I. State of the art review:
The project started with an extensive investigation of the satellite data and sources available, with a focus on identifying suitable time frames aligned with the project's objectives. This led to the initial selection of the most promising Earth Observation (EO) parameters, taking into account both ease-of-use and their potential correlation with economic and epidemic data.
II. Analysis and selection of AI methods: We successfully developed and tested computer vision and image feature extraction algorithms tailored specifically for detecting airplanes, ships, containers, vehicles and umbrellas in satellite images with diverse resolutions.
III. Analysis and definition of economic key indicators and indexes: The general framework about econometric indicators was defined and developed within the declared methodological approach. Territorial/grey/statistical indicators were identified and selected to be correlated against EO parameters.
IV. Analysis and definition of epidemic key indicators and indexes: Epidemic key indicators and models were selected and justified. An epidemic analysis was carried out for the region of Macedonia in Greece on which the selected epidemic models were combined with weather information from satellite data.
V. Econometric model analysis and trade-off: The development and application and deployment of STeMA Territorial Impact Assessment (TIA) methodology and techniques were succesfully implemented.
Logical chain and GIS operational tool was deployed succesfully, including co-research and development of statistical and geographical appropriate indicators, for measuring and assessing various policies, local practices and impacts of epidemy at regional and local level. Two cases studies were carried out for Rome (Italy) and Wronclaw (Poland) in order to test the STeMA-TIA methodology. Moreover a selection of quali-quantitative statistical/geographical indicators, Building of composite indices, cooperation to Data collection at local level (per case) was carried out in order to build Case-studies to validate the developed tools and methodologies .

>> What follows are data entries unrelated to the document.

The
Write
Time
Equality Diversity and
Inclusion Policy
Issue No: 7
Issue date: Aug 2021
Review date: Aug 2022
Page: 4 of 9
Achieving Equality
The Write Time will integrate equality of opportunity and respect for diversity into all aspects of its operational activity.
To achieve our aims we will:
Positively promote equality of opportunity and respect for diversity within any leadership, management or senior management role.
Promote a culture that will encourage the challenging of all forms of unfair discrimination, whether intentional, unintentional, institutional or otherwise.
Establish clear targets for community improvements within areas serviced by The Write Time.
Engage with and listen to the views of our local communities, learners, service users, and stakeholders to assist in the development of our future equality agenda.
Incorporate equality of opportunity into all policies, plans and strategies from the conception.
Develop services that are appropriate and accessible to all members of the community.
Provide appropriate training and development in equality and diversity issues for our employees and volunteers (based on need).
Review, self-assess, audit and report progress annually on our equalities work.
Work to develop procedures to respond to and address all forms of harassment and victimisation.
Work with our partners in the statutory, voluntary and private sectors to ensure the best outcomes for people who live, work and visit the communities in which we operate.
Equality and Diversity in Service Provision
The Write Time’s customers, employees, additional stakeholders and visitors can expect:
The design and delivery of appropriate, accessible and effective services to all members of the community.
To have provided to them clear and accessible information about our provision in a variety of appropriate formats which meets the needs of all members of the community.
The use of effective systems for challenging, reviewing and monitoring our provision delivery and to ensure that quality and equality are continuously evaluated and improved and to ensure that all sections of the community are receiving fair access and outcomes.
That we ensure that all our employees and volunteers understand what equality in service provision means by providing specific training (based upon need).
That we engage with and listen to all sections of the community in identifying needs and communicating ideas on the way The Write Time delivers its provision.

VI. Epidemic model analysis and implementation: The epidemic model was completed and the software was analysed and tested for later integration in the EYE platform.The model was validated through a use-case in Macedonia (Greece).

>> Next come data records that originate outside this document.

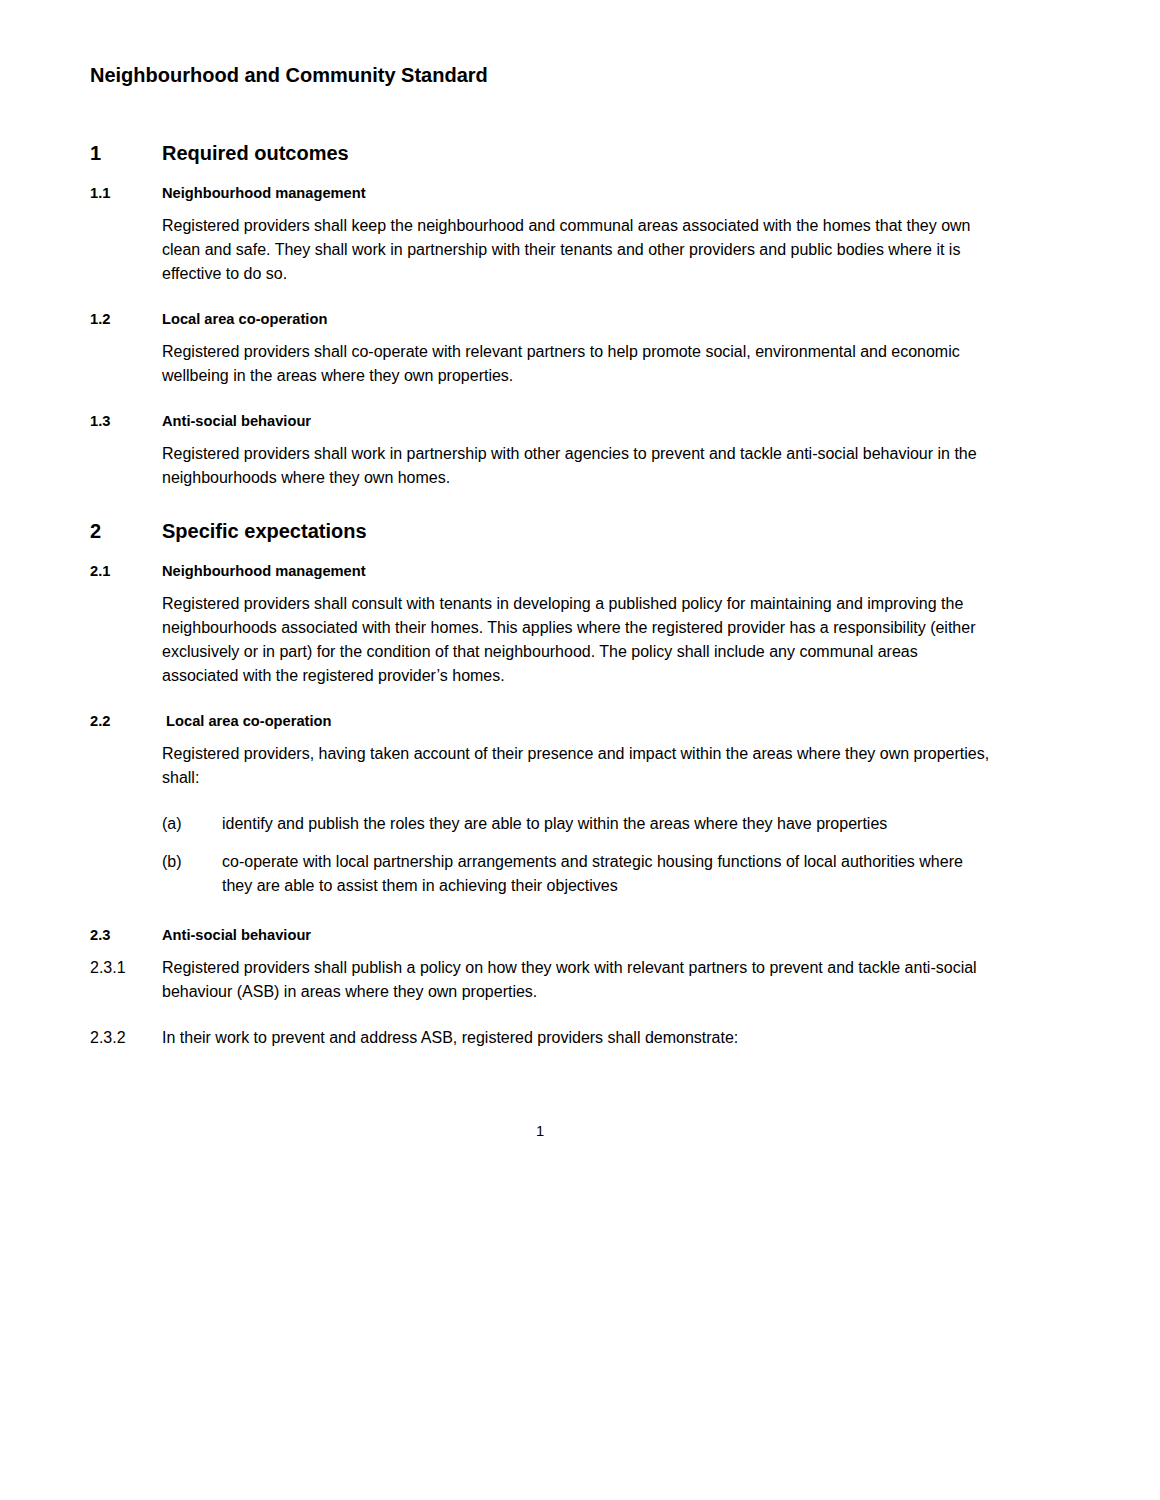Neighbourhood and Community Standard
1 Required outcomes
1.1 Neighbourhood management
Registered providers shall keep the neighbourhood and communal areas associated with the homes that they own clean and safe. They shall work in partnership with their tenants and other providers and public bodies where it is effective to do so.
1.2 Local area co-operation
Registered providers shall co-operate with relevant partners to help promote social, environmental and economic wellbeing in the areas where they own properties.
1.3 Anti-social behaviour
Registered providers shall work in partnership with other agencies to prevent and tackle anti-social behaviour in the neighbourhoods where they own homes.
2 Specific expectations
2.1 Neighbourhood management
Registered providers shall consult with tenants in developing a published policy for maintaining and improving the neighbourhoods associated with their homes. This applies where the registered provider has a responsibility (either exclusively or in part) for the condition of that neighbourhood. The policy shall include any communal areas associated with the registered provider’s homes.
2.2 Local area co-operation
Registered providers, having taken account of their presence and impact within the areas where they own properties, shall:
(a) identify and publish the roles they are able to play within the areas where they have properties
(b) co-operate with local partnership arrangements and strategic housing functions of local authorities where they are able to assist them in achieving their objectives
2.3 Anti-social behaviour
2.3.1 Registered providers shall publish a policy on how they work with relevant partners to prevent and tackle anti-social behaviour (ASB) in areas where they own properties.
2.3.2 In their work to prevent and address ASB, registered providers shall demonstrate:
1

The EYE project main result includes the development of the EYE-SENSE platform through which local and public authorities will be able effortlessly gain access to Earth Observation (EO) parameters of a selected area related to atmospheric and water quality, night-light activity, land-surface temperature and object detection. Those EO parameters can be used to directly analyze a region’s socio-economic activity.
Other main results are:
1. Serverless Architecture Implementation: The platform adopts a serverless architecture, leading to potential cost savings and improved scalability.
2. Additional Modules: Development of a media sentiment analysis tool, epidemic models, and a territorial analysis model.

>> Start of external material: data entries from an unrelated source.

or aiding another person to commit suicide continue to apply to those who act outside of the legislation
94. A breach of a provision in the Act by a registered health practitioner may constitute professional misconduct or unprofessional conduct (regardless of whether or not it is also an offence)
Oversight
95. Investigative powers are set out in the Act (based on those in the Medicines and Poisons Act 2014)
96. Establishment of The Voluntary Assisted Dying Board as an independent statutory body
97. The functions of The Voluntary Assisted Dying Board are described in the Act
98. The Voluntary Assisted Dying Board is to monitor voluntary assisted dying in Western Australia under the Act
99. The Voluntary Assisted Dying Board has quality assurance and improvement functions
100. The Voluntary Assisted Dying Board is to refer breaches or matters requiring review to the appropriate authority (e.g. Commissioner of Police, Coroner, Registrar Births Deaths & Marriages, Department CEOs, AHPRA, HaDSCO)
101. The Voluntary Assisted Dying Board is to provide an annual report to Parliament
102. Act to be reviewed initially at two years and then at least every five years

3. Datasets: Generation of valuable datasets, including earth observation data and in-situ economic data.
The exploitable assets of the EYE project can be categorized into four (4) groups as described below:
1. EYE Platform and modules: This includes any custom algorithms, AI/Computer vision models, Natural Language Processing (NLP) models, STEMA-TIA models, Epidemic models, data and processing pipelines, or analytical tools developed as part of the project.
2. Data Products and Datasets: The project generated valuable datasets, including earth observation data, and in-situ economic data. These datasets can be packaged and distributed as data products for research, planning, and decision-making purposes.